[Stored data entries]
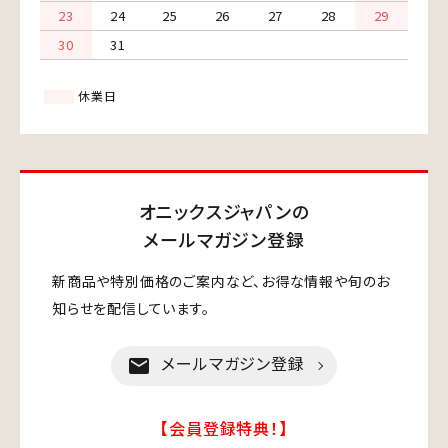
23
24
25
26
27
28
29
30
31
休業日
オニックスジャパンの
メールマガジン登録
新商品や特別価格のご案内など、お得な情報や旬のお
知らせを配信しています。
メールマガジン登録
mail
【会員登録特典！】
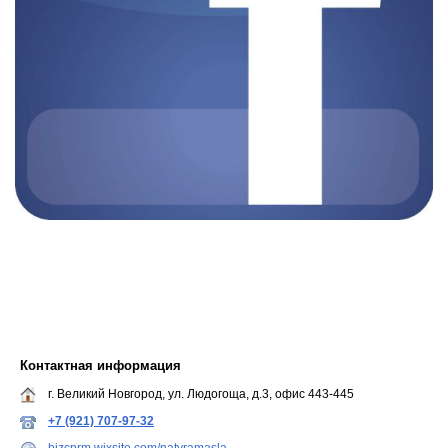
Контактная информация
г. Великий Новгород, ул. Людогоща, д.3, офис 443-445
+7 (921) 707-97-32
bizcprm.wixsite.com/natyramasla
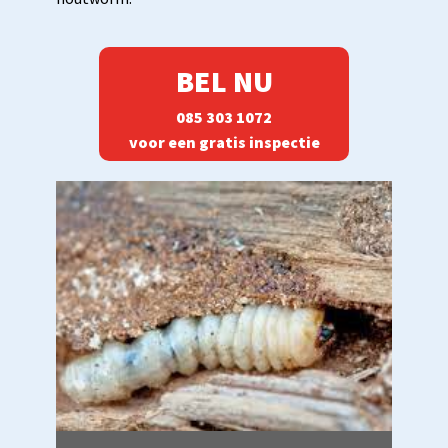
BEL NU
085 303 1072
voor een gratis inspectie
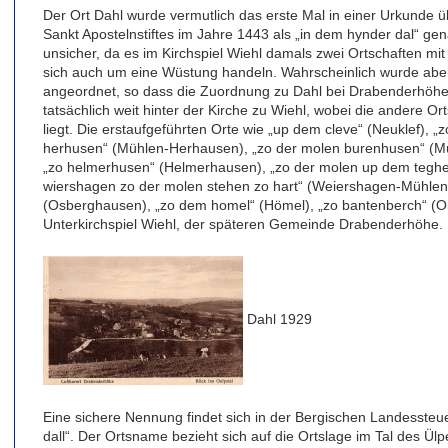
Der Ort Dahl wurde vermutlich das erste Mal in einer Urkunde ü
Sankt Apostelnstiftes im Jahre 1443 als „in dem hynder dal“ gen
unsicher, da es im Kirchspiel Wiehl damals zwei Ortschaften m
sich auch um eine Wüstung handeln. Wahrscheinlich wurde aber 
angeordnet, so dass die Zuordnung zu Dahl bei Drabenderhöhe m
tatsächlich weit hinter der Kirche zu Wiehl, wobei die andere 
liegt. Die erstaufgeführten Orte wie „up dem cleve“ (Neuklef), „
herhusen“ (Mühlen-Herhausen), „zo der molen burenhusen“ (Mü
„zo helmerhusen“ (Helmerhausen), „zo der molen up dem teghe
wiershagen zo der molen stehen zo hart“ (Weiershagen-Mühlen
(Osberghausen), „zo dem homel“ (Hömel), „zo bantenberch“ (Ob
Unterkirchspiel Wiehl, der späteren Gemeinde Drabenderhöhe.
Dahl 1929
Eine sichere Nennung findet sich in der Bergischen Landessteu
dall“. Der Ortsname bezieht sich auf die Ortslage im Tal des Ül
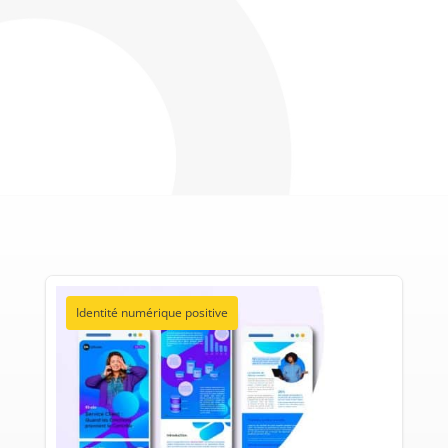
Identité numérique positive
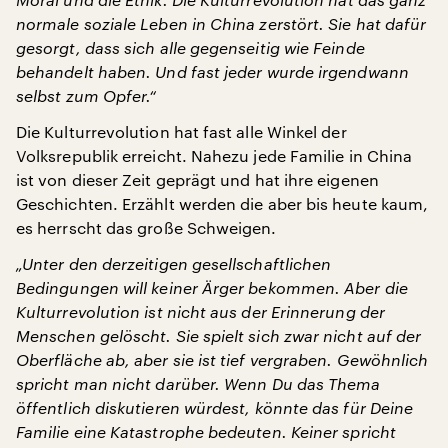
normale soziale Leben in China zerstört. Sie hat dafür
gesorgt, dass sich alle gegenseitig wie Feinde
behandelt haben. Und fast jeder wurde irgendwann
selbst zum Opfer.“
Die Kulturrevolution hat fast alle Winkel der
Volksrepublik erreicht. Nahezu jede Familie in China
ist von dieser Zeit geprägt und hat ihre eigenen
Geschichten. Erzählt werden die aber bis heute kaum,
es herrscht das große Schweigen.
„Unter den derzeitigen gesellschaftlichen
Bedingungen will keiner Ärger bekommen. Aber die
Kulturrevolution ist nicht aus der Erinnerung der
Menschen gelöscht. Sie spielt sich zwar nicht auf der
Oberfläche ab, aber sie ist tief vergraben. Gewöhnlich
spricht man nicht darüber. Wenn Du das Thema
öffentlich diskutieren würdest, könnte das für Deine
Familie eine Katastrophe bedeuten. Keiner spricht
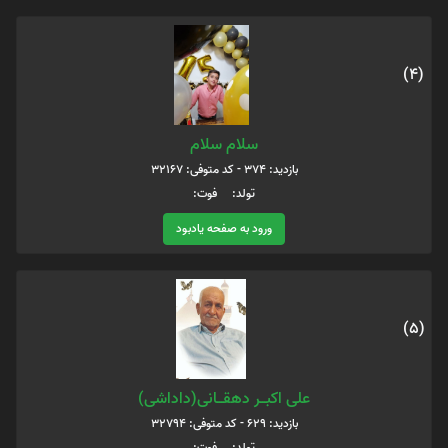
(4)
سلام سلام
بازدید: 374 - کد متوفی: 32167
تولد: فوت:
ورود به صفحه یادبود
(5)
علی اکبـــر دهقـــانی(داداشی)
بازدید: 629 - کد متوفی: 32794
تولد: فوت:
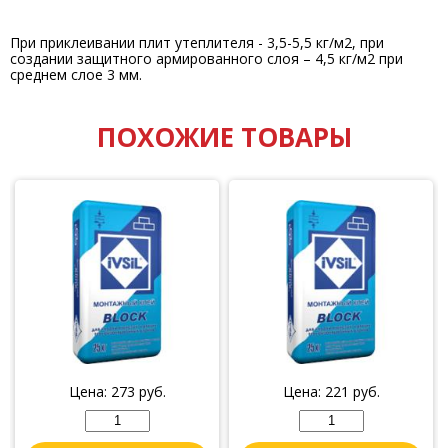
При приклеивании плит утеплителя - 3,5-5,5 кг/м2, при
создании защитного армированного слоя – 4,5 кг/м2 при
среднем слое 3 мм.
ПОХОЖИЕ ТОВАРЫ
Цена:
273
руб.
Цена:
221
руб.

▶ **What to do**
The lines to reproduce run from the one above containing "085 303 1072" through the one containing "wiershagen zo der". Copy them exactly and leave out all pictures.

▶ **Result for this task**
085 303 1072
voor een gratis inspectie
Der Ort Dahl wurde vermutlich das erste Mal in einer Urkunde ü
Sankt Apostelnstiftes im Jahre 1443 als „in dem hynder dal“ gen
unsicher, da es im Kirchspiel Wiehl damals zwei Ortschaften m
sich auch um eine Wüstung handeln. Wahrscheinlich wurde aber 
angeordnet, so dass die Zuordnung zu Dahl bei Drabenderhöhe m
tatsächlich weit hinter der Kirche zu Wiehl, wobei die andere 
liegt. Die erstaufgeführten Orte wie „up dem cleve“ (Neuklef), „
herhusen“ (Mühlen-Herhausen), „zo der molen burenhusen“ (Mü
„zo helmerhusen“ (Helmerhausen), „zo der molen up dem teghe
wiershagen zo der molen stehen zo hart“ (Weiershagen-Mühlen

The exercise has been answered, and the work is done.